Вот именно такие валтасаровы угощения и раздражали экономного Papa-Kind’a; в этом он даже усматривал нечто вроде преступления, а потому Mama-Kind старалась иные из этих угощений от мужа скрывать (что было не трудно, так как по делам службы или из-за уроков в разных концах города Карл Иванович часто отсутствовал из дому, вечера же несколько раз в неделю он проводил в своем немецком клубе «Пальма»), причем в таком заговоре должны были участвовать все. Гигантские пироги или окорока при опасности возвращения папаши прятались, а в лицо она ему лгала, иногда против всякой очевидности и когда по всей квартире стоял предательский и очень соблазнительный запах скрытого кушанья. Все это было сущим вздором, но этот вздор и особенно это лганье создали специфическую и иногда довольно тяжелую атмосферу в уютном киндовском доме, а от частого повторения таких сцен и от состояния такой войны в детях, которые всегда были на стороне матери, нарушалось уважение к отцу и вырабатывалась даже известная к нему враждебность. В них утверждалось убеждение, что добрейший Карл Иванович скареден, что он тиран…

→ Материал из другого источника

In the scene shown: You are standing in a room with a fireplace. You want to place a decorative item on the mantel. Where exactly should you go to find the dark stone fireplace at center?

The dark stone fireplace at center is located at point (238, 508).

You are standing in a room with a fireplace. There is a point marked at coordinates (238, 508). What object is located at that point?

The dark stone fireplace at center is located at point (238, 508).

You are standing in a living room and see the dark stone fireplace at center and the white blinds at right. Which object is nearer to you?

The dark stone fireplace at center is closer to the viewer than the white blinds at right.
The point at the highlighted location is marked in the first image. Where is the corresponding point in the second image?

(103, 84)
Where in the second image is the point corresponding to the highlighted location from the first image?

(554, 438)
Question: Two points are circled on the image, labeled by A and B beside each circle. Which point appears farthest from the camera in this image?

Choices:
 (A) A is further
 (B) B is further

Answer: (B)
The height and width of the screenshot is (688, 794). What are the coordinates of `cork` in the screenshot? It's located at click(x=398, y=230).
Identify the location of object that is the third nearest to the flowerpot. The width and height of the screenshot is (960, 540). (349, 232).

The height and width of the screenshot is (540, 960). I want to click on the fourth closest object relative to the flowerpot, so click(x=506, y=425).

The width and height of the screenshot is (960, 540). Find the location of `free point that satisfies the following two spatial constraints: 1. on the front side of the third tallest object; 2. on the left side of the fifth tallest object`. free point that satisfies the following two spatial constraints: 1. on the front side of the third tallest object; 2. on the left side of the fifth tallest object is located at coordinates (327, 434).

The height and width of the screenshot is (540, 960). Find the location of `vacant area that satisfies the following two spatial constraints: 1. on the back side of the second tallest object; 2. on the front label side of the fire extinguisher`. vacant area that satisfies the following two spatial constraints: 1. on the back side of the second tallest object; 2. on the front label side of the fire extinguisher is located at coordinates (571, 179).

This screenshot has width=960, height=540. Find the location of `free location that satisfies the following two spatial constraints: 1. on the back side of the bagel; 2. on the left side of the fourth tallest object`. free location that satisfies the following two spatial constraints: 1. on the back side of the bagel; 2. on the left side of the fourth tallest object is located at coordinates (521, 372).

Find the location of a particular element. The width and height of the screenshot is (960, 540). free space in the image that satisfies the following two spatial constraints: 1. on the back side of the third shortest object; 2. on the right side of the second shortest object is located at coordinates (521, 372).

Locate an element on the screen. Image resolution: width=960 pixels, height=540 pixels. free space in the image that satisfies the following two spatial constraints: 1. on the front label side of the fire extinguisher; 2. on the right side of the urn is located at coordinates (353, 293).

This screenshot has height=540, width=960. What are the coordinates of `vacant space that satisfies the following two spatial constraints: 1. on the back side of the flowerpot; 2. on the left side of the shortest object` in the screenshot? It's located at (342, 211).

И одновременно утверждались известные неколебимые принципы. Широкость натуры, щедрость, хлебосольство превозносились как великие добродетели, и напротив, расчетливость и экономия, приспособление бюджета к материальным условиям момента считались тяжелыми пороками. Такие правила жизни заразили и натуру моей в общем такой умственно и нравственно здоровой Ати. Правда, материнские черты не доходили в ней никогда до каких-либо абсурдных эксцессов, вообще она всегда оставалась в границах благоразумия и, усматривая свои ошибки, каялась и старалась от них отделаться, но, тем не менее, при всяком намеке моего вмешательства в ее область хозяйки она испытывала раздражение, в ее речах появлялись особые нотки, ужасно не шедшие ко всему ее облику. И я далек от скаредности, а в вопросах финансовых я даже хуже разбираюсь, нежели она; я скорее склонен к совершенно неразумным тратам, но все же где-то во мне сидит нечто, унаследованное от матери, от дедушки и бабушки — нечто, что носит следы французской расчетливости, немецкой точности и итальянской пунктуальности. Это особенно проявляется в моменты кризисов нашего бюджета, когда я готов прибегать к чрезвычайным мерам экономии и к крупным сокращениям (таких кризисов у нас за всю жизнь было немало). И вот именно тогда моя подруга оказывалась неспособной на подобную эквилибристику и даже обнаруживала к ней враждебное отношение. Надо ли при этом прибавить, что в основе всего ее существа лежал какой-то абсолютный оптимизм, неколебимая вера в то, что именно в надлежащий, хотя бы последний, момент явится спасение (и не было случая, чтоб эта ее надежда не исполнилась), тогда как я от природы скорее подобен Фоме-неверующему, к особе которого я даже чувствую «душевную симпатию».
Теперь я высказался по этому вопросу и постараюсь более к нему не возвращаться. Что же еще рассказать о нашем первом супружеском лете? Как выразить то почти сплошное блаженство, в котором мы пребывали, когда каждое утро начиналось с того, что, проснувшись, я видел нашу спальню, залитую зеленым отблеском деревьев нашего сада, а на подушке рядом милый профиль любимой женщины. И вот этот любимый человек уже поспешно накидывает легкий халат и, ступая босыми ногами по некрашеным доскам нашей избушки, бежит в кухню давать распоряжения относительно кофия, живительный аромат которого вскоре распространяется по комнатам. Потом я слышу, как жена моя плещется около умывальника. Впрочем, на это предварительное мытье полагается всего минут десять, тогда как на окончательное приведение себя в порядок уже после кофия уходило значительно больше времени. Ко мне же, продолжающему валяться в постели, взамен упорхнувшей хозяйки вскарабкивается наш черный, как смоль, котик Мур (так названный в честь гофмановского кота Мурра), подаренный весной моей старенькой кузиной Катенькой Романовской. С раннего детства и до старости я любил кошек и, пожалуй, предпочитал их собакам, но домашняя прислуга была всегда против них, и я не успевал завести такую зверушку (поставщицей их всегда была та же кузина Катенька), как уже Ольга или Степанида их куда-то спроваживали… Теперь же, казалось, никто не отымет у нас нашего очаровательного дружка, а дружок с каждым днем становился интересней и забавней. И какой курьезный контраст получался между этим красавчиком-аристократом в его черном, гладком, как атлас, одеянии, и нашей собачонкой Бойкой-Чумичкой, белая, но всегда запачканная шерсть которой торчала во все стороны, что, впрочем, ей было к лицу, — к ее дурацкой, простецкой, вечно недоумевающей морде, похожей на мордашку Петрушки.